SoMa is considered ground zero for San Francisco's current tech boom. The neighborhood is home to VC darlings such as Pinterest, LinkedIn and Airbnb. Yet, like all submarkets, SoMa is still subject to market forces and changing trends. Bisnow took a look at four possible changes that could hit SoMa in case of a tech downturn. Want to know more about trends that are shaping development here? Check out Bisnow’s Future of SoMa and Tenderloin event July 13.

Tech Bubble


The district’s exposure to the tech industry has driven much of the rent growth and economic development. When that particular engine of growth sputters, SoMa will have little to fall back on. It remains to be seen if companies that aren't Y-Combinator darlings can take root here.
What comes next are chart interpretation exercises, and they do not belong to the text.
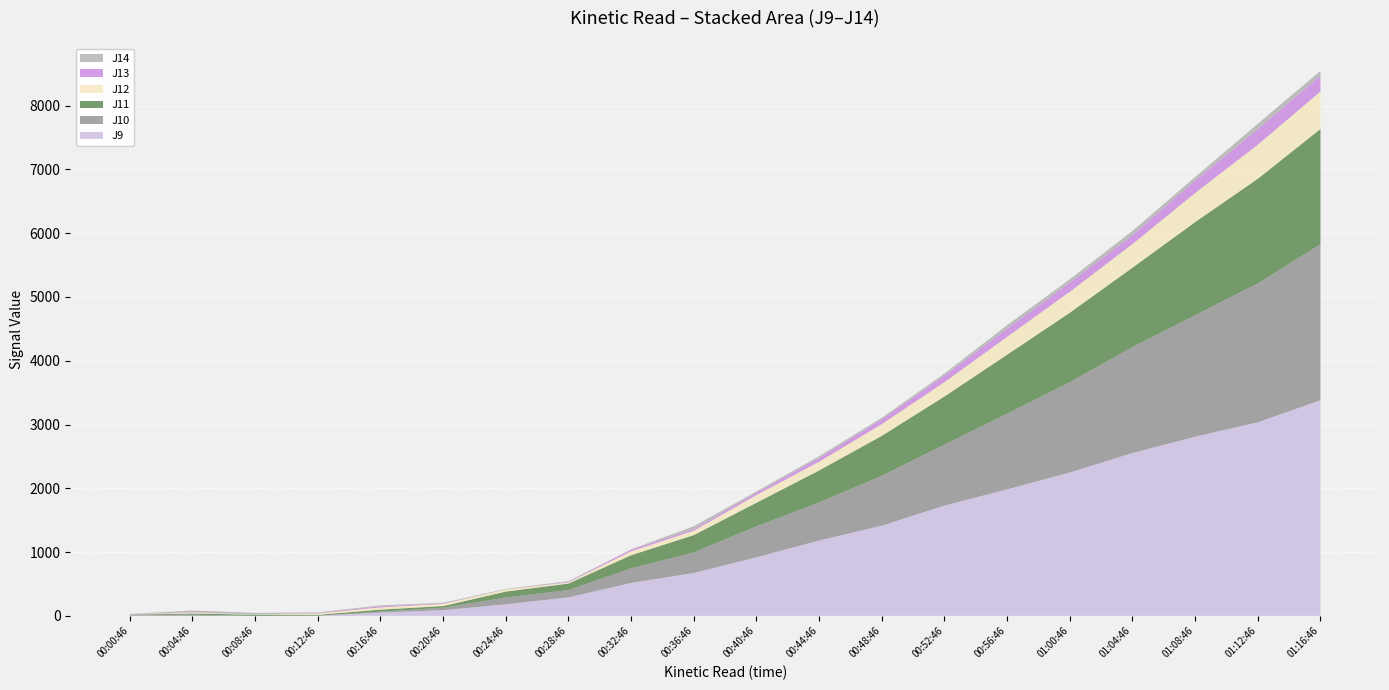

Reading left to right, transcribe all the data shown in this chart.

J9: 3	1	0	0	52	89	182	290	516	673	918	1182	1414	1729	1983	2248	2553	2809	3035	3381
J10: 11	17	0	3	14	39	105	115	230	322	485	596	782	956	1187	1416	1662	1904	2177	2444
J11: 6	19	18	13	32	26	94	102	205	272	371	502	627	755	925	1089	1244	1461	1641	1809
J12: 1	15	4	21	35	32	32	17	61	68	120	137	183	224	279	327	369	455	533	586
J13: 4	5	0	7	17	7	0	10	25	25	36	57	77	102	129	144	142	197	245	248
J14: 5	27	25	11	15	13	9	11	6	45	21	29	23	33	55	53	65	54	84	76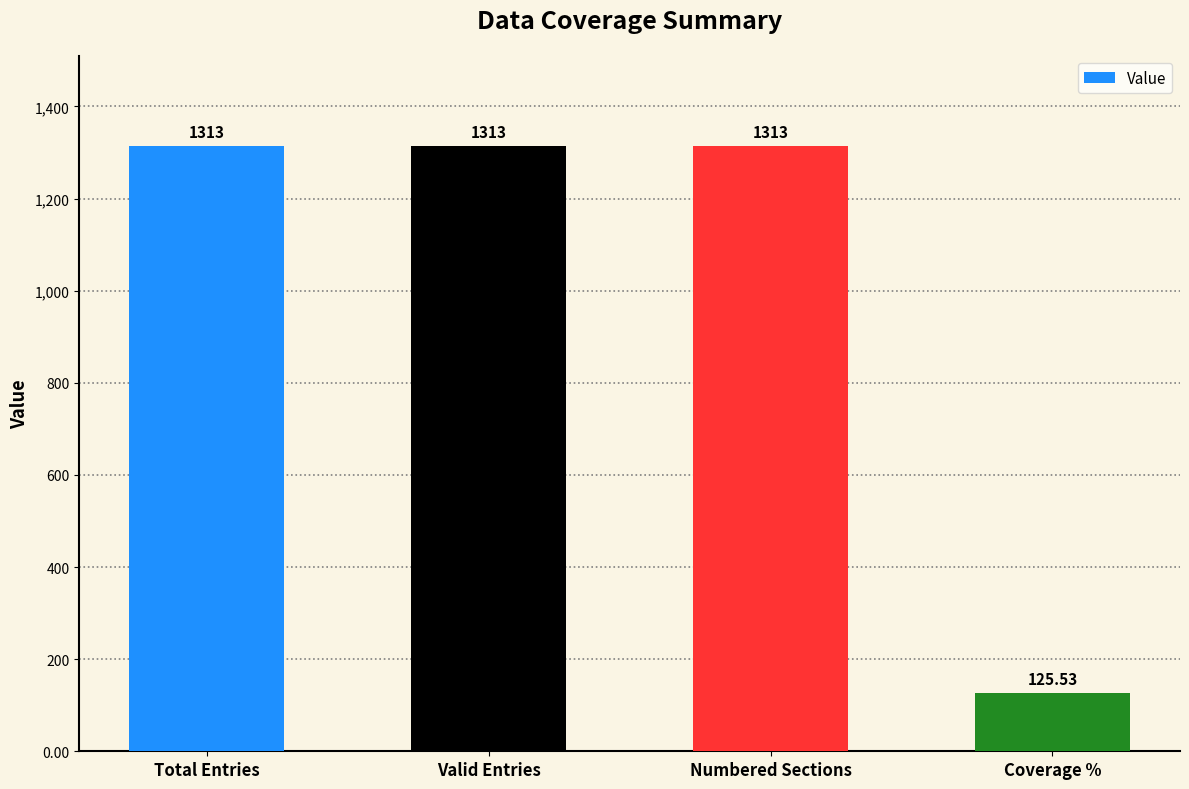

Which category has the lowest value across all series?

Coverage %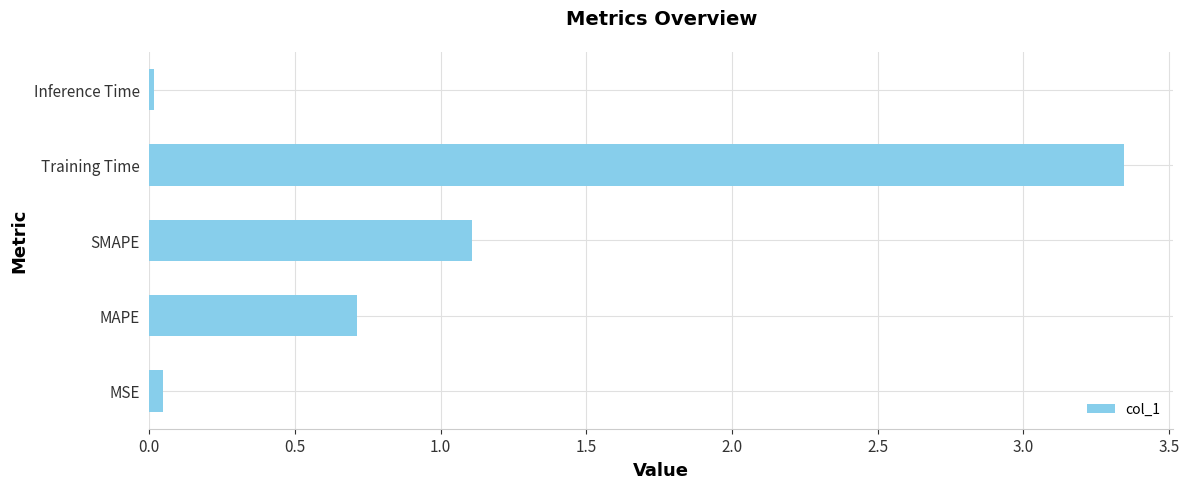

Read the value at SMAPE.

1.1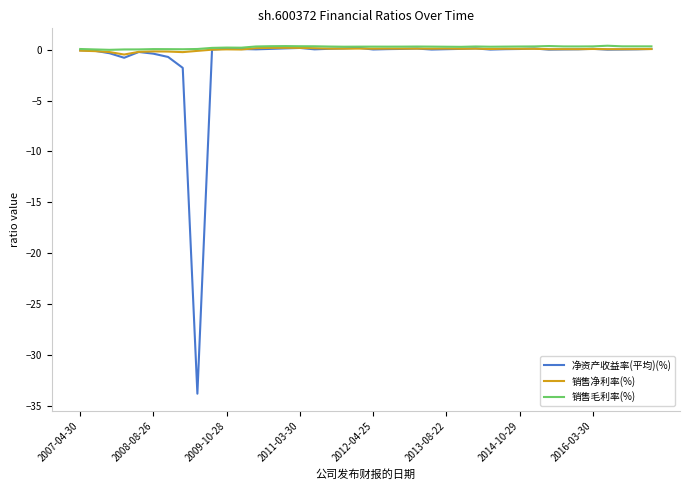

Which series has the widest spread of values?

净资产收益率(平均)(%)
The slowdown has even drawn comment from Boston Properties CEO Doug Linde, who remarked the market for large office leases outside of Silicon Valley was thinning.

An End To Great Amenities?


Falling valuations force startups to become profitable (or at least EBITDA-positive). Expenditures on discretionary items will be on the chopping block. Will it mean goodbye to beer taps, game rooms and the rest of the things we’ve come to associate with creative office amenities? The implications for physical layouts and character of the real estate could be profound. The district's many bars, restaurants and coffee shops could see a lot more activity from recently deprived techies.

The Fate Of Creative Office


Along with amenities, companies in SoMa care a lot about designing office environments that boost productivity. Tenants tend to favor open working areas and an emphasis on collaboration, according to Kilroy’s Rick Buziak. Will those areas still make sense for startups looking to cut costs through a lower head count? (Or those whose employees just want somewhere quiet to work?) Perhaps downsizing companies will look for co-working space or other types of offices outside of SoMa

An End To City Hall Support?


San Francisco used incentive programs to draw tech companies to blighted neighborhoods. The city adopted a highly favorable taxing structure to keep Twitter around after the company considered a move to Silicon Valley.   

The city has begun drafting an economic resiliency plan in case of a major economic downturn. The details of the plan—including whether those incentives will be maintained—will be released in the coming months.

If incentives disappear, that could result in dramatic relocations that would have consequences for not only SoMa but the entire city.